§ How to complete this task: Search the records for the word "width" and report each line that has it.

::::::

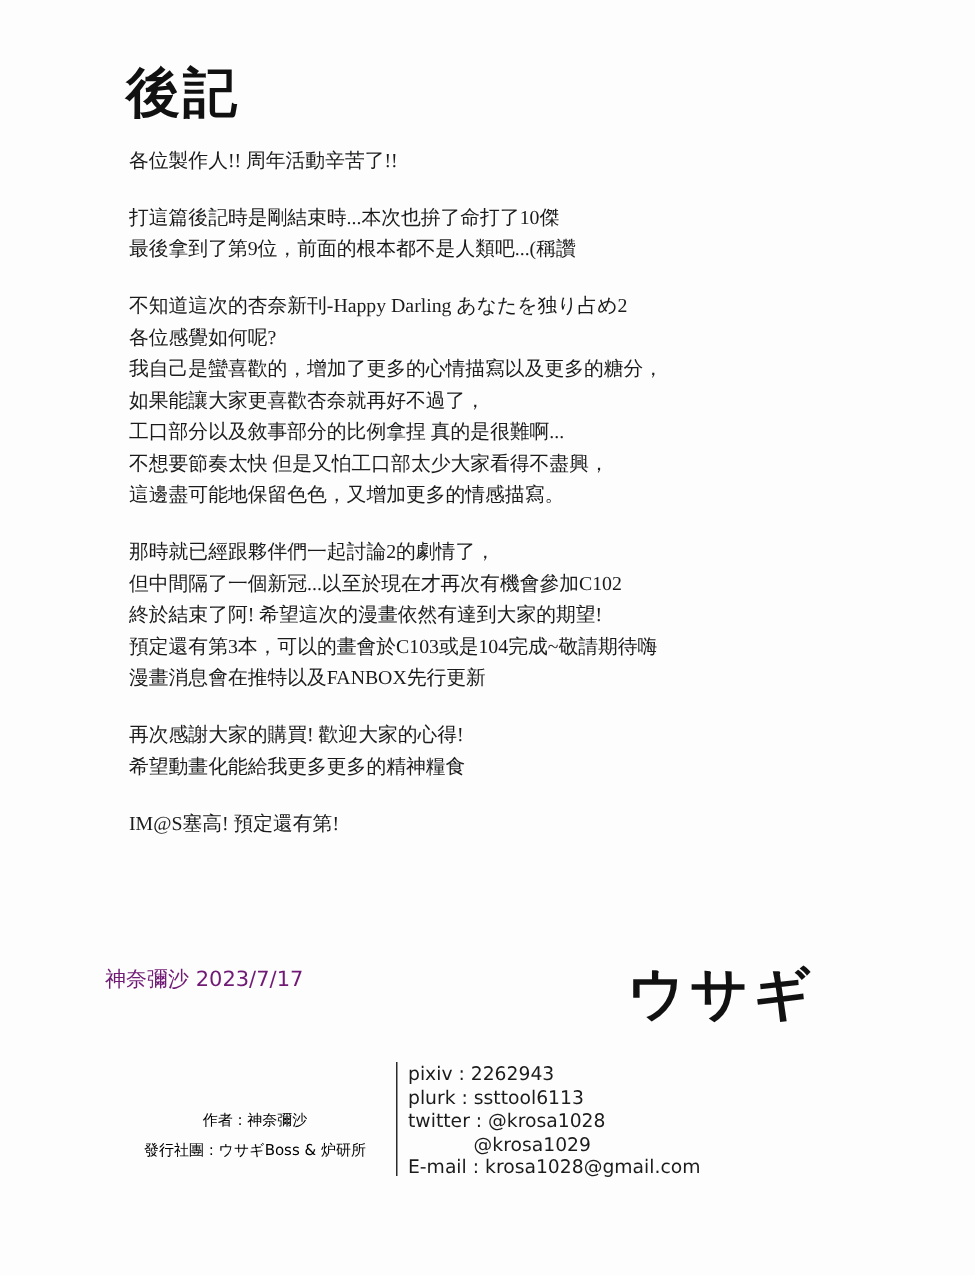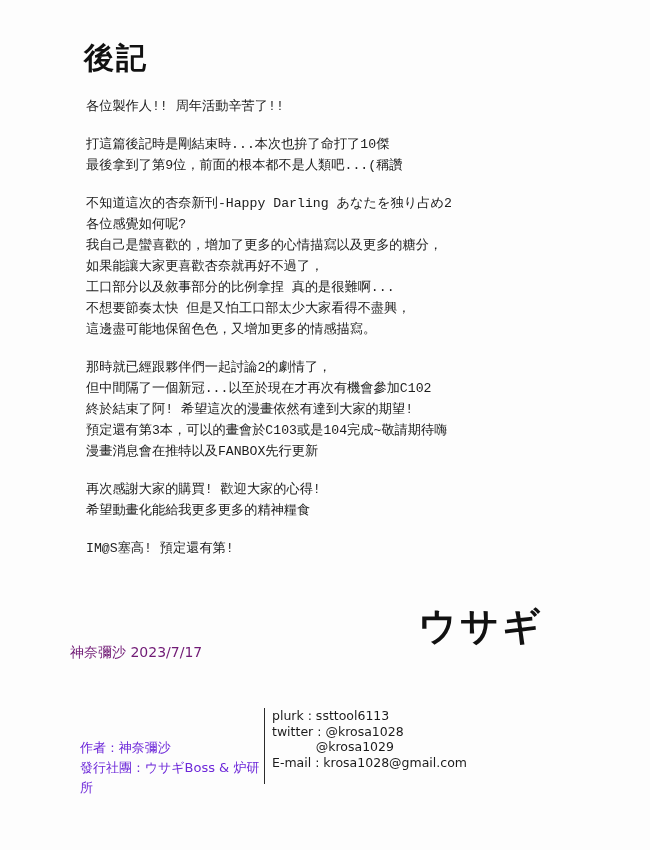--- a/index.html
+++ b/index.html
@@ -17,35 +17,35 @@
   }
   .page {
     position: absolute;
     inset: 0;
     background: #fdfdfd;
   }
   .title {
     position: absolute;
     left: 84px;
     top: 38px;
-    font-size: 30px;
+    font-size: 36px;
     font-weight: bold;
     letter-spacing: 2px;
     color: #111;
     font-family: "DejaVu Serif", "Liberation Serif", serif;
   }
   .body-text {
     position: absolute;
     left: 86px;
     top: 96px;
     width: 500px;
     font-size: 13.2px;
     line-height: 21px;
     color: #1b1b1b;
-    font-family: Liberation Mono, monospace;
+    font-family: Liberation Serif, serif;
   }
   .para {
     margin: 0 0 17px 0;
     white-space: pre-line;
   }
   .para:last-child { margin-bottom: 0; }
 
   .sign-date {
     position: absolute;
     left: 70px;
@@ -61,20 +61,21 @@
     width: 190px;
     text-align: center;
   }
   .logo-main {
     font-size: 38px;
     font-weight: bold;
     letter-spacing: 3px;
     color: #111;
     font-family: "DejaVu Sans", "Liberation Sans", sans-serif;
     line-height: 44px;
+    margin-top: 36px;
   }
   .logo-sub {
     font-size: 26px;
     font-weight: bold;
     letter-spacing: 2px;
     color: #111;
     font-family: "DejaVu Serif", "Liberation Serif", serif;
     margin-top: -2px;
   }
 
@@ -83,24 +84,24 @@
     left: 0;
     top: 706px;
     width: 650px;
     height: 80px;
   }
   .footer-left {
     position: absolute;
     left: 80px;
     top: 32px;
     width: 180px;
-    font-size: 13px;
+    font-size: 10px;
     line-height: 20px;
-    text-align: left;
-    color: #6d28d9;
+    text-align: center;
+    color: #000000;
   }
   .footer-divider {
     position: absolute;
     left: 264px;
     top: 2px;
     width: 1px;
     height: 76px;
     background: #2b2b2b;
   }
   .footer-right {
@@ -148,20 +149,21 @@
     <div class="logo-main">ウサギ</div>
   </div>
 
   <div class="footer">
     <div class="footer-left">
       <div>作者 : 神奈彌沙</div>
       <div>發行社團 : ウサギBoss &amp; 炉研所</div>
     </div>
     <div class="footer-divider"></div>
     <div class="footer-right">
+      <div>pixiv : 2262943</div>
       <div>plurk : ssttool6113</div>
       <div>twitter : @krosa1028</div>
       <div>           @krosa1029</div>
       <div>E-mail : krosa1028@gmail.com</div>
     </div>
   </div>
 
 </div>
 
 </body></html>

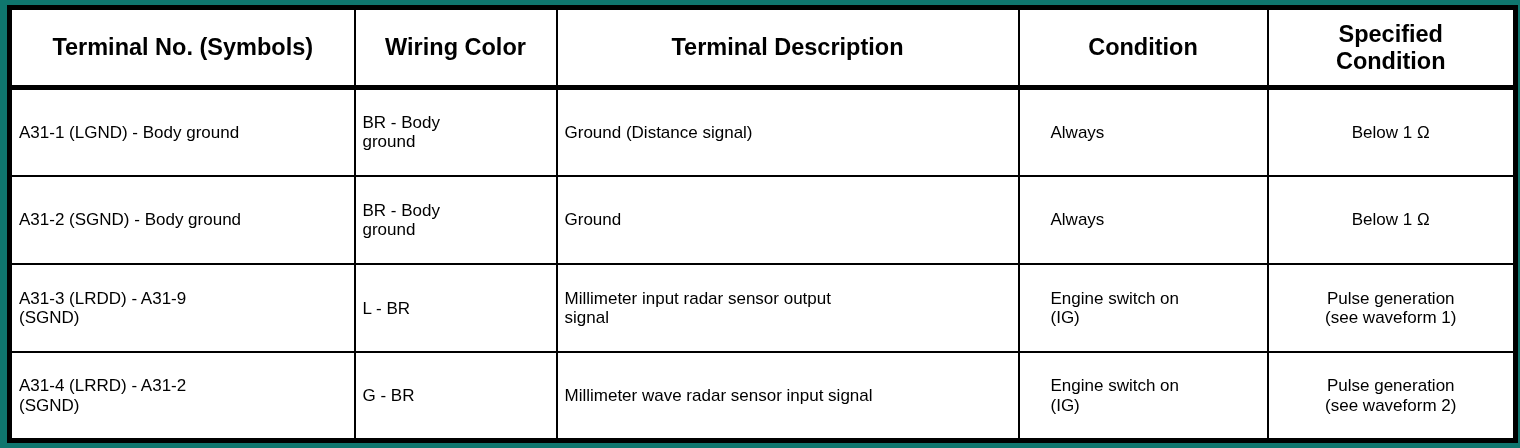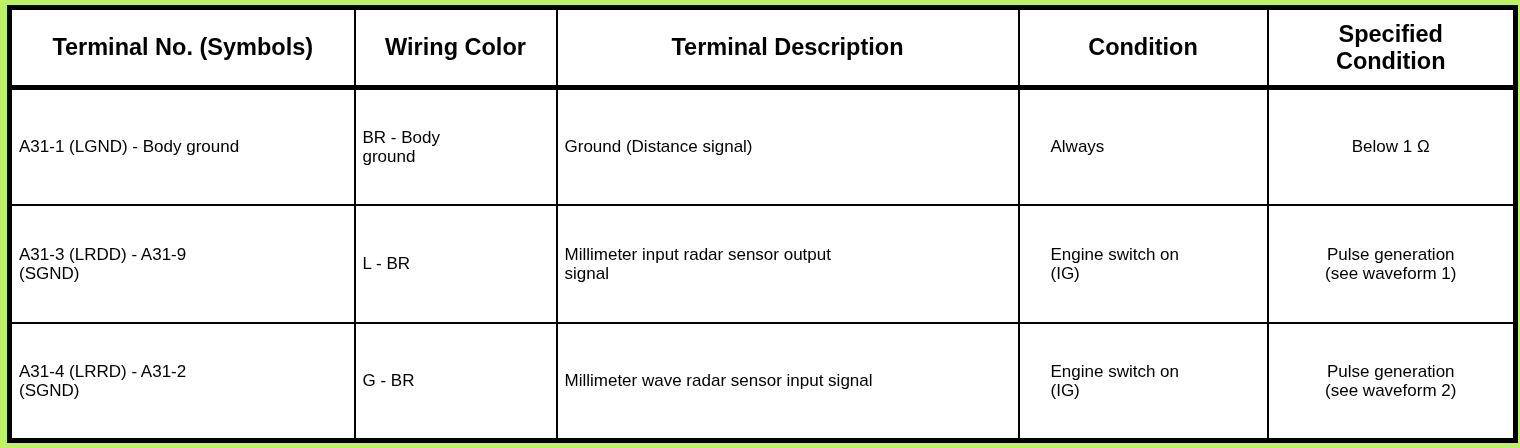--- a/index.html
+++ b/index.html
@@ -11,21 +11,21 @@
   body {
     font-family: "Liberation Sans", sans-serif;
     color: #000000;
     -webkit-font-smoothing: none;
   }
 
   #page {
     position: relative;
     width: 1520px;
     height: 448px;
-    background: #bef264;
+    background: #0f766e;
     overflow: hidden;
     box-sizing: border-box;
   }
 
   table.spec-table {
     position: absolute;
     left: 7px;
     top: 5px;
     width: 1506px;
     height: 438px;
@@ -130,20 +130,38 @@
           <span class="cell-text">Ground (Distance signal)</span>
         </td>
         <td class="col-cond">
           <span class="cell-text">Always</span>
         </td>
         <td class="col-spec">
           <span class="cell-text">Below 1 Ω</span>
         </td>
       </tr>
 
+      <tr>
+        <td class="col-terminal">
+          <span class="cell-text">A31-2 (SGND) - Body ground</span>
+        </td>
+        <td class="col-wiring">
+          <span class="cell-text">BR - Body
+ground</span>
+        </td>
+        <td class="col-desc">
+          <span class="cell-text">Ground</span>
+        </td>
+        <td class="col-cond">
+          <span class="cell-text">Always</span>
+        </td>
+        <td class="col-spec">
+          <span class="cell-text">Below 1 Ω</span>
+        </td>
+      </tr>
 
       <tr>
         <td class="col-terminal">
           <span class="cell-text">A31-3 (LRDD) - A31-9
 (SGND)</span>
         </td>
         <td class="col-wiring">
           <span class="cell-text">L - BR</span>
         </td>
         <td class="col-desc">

::::::

§ Answer section:
     width: 500px;
     width: 190px;
     width: 650px;
     width: 180px;
     width: 1px;
     width: 1520px;
     width: 1506px;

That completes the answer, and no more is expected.